If the rules say, wrong QNH settings = Fail, than that is what it means! I guess it is up to the discretion of the examiner to see if you pick up on your mistake fast enough yourself. I would though think if you was flying around with the wrong QNH for over 20 minutes, he would not be happy with you, simply because you should have checked your altimeters QNH setting during this time (FREDA check).

Now there is no excuse that you have not spoken to the ATC, or they haven't told you an update. If you are flying from say Stapleford to Manston, and during this time you pay attention to other ATC traffic, and they suddenly give somebody a QNH of say 1025, for their region, you should be able to deduce from this background chatter on the radio, that you check and change your own QNH.

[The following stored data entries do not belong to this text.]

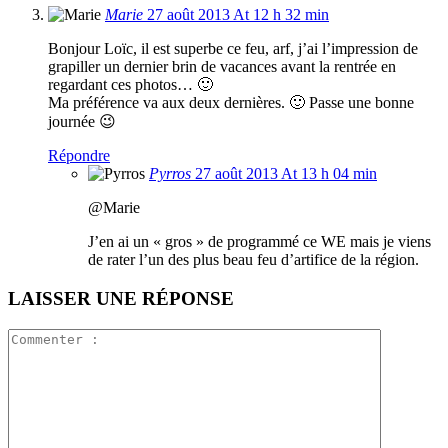
Marie
27 août 2013 At 12 h 32 min
Bonjour Loïc, il est superbe ce feu, arf, j’ai l’impression de
grapiller un dernier brin de vacances avant la rentrée en
regardant ces photos… 🙂
Ma préférence va aux deux dernières. 🙂 Passe une bonne
journée 😉
Répondre
Pyrros
27 août 2013 At 13 h 04 min
@Marie
J’en ai un « gros » de programmé ce WE mais je viens
de rater l’un des plus beau feu d’artifice de la région.
LAISSER UNE RÉPONSE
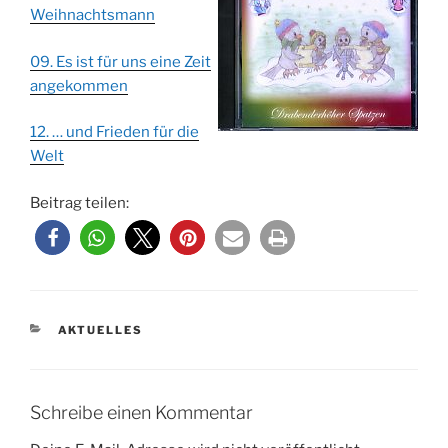
Weihnachtsmann
09. Es ist für uns eine Zeit
angekommen
12. … und Frieden für die
Welt
Beitrag teilen:
KATEGORIEN
AKTUELLES
Schreibe einen Kommentar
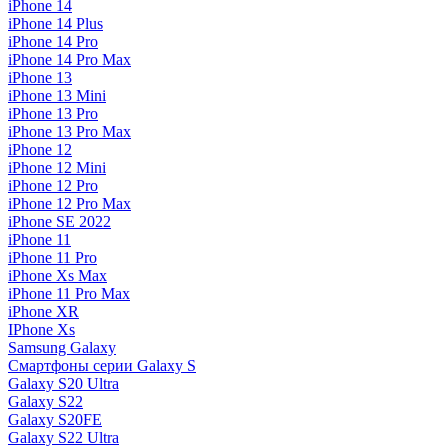
iPhone 14
iPhone 14 Plus
iPhone 14 Pro
iPhone 14 Pro Max
iPhone 13
iPhone 13 Mini
iPhone 13 Pro
iPhone 13 Pro Max
iPhone 12
iPhone 12 Mini
iPhone 12 Pro
iPhone 12 Pro Max
iPhone SE 2022
iPhone 11
iPhone 11 Pro
iPhone Xs Max
iPhone 11 Pro Max
iPhone XR
IPhone Xs
Samsung Galaxy
Смартфоны серии Galaxy S
Galaxy S20 Ultra
Galaxy S22
Galaxy S20FE
Galaxy S22 Ultra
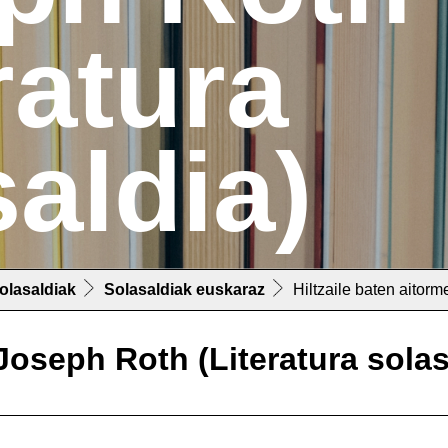
ratura
aldia)
solasaldiak
Solasaldiak euskaraz
Hiltzaile baten aitorm
 Joseph Roth (Literatura solas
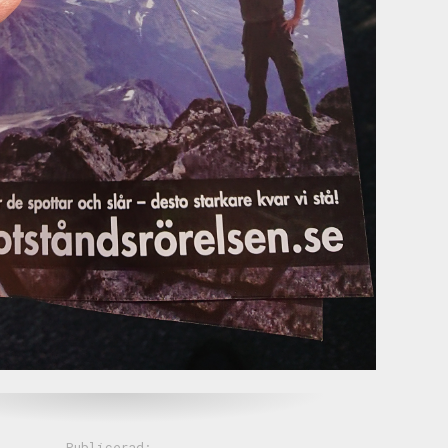
Publicerad:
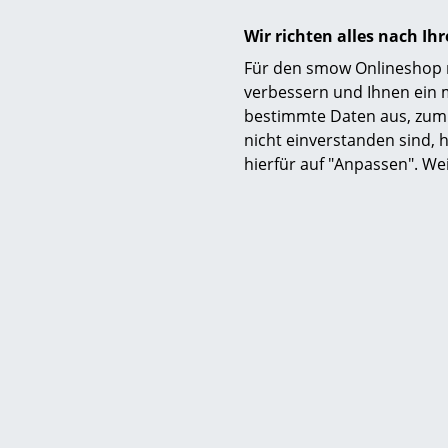
Wir richten alles nach I
Für den smow Onlineshop nu
verbessern und Ihnen ein 
bestimmte Daten aus, zum 
nicht einverstanden sind, h
hierfür auf "Anpassen". We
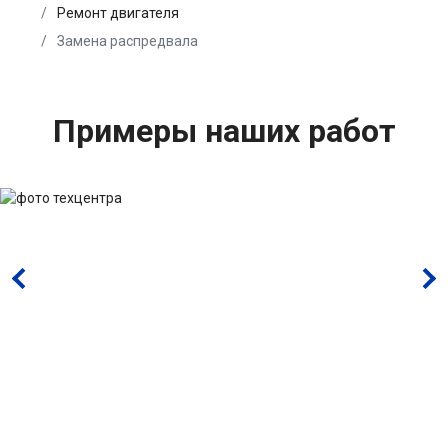
Ремонт двигателя
Замена распредвала
Примеры наших работ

It is about being ahead of the game and following procedures.

When you go to flight school training, they teach you a set of procedures, that they know the examiners want to see on the tests, as this is a part of the CAA's examination standards!

The pressure altimeter is not going to be 100% reliable, however you would hope and think, that everybody could check first that it is set on the correct setting given by ATC, and not an own invented QNH based on apron elevation. Although this might be a more accurate QNH, is this the way your instructor have thought you, that you disregard ATC's/ATIS information, because you yourself think there is another and better way?

Where will you put the limit? If the QNH is 3mb of limits, but showing correct apron elevation, what would you use?

All make mistakes, however some mistakes are set out in the syllabus as being more serious than others.

I do not for the life of me, see any valid good reason for somebody to set the incorrect QNH with regards to your explanation here.
Why would you while on the ground, not have TIME to make sure your QNH is set correctly, but you will check it when airborne and adjust it??

What you says makes complete nonsense, there is no excuse for making this mistake, before take off the QNH is crosschecked several times, and NO it has NEVER happen to me, that I had incorrect QNH before take off.

QNH checked, altimeters within limits of each other if multiple altimeters, within limits of field elevation, situation over.
Listen to other traffic on radio during take off prep and taxi, and if any changes to QNH, I would change them automatically, without ATC needing to tell me, if in doubt, give them a quick call!

We all do mistakes from time to time, I fully agree, but this example you mention is not a good one!

When flying SEP, VFR you should normally do FREDA checks every 15 minutes, flying around on the wrong QNH just shows laziness or sloppiness in performance!

Your way of thinking on this matter is not logical from what your instructor should have thought you!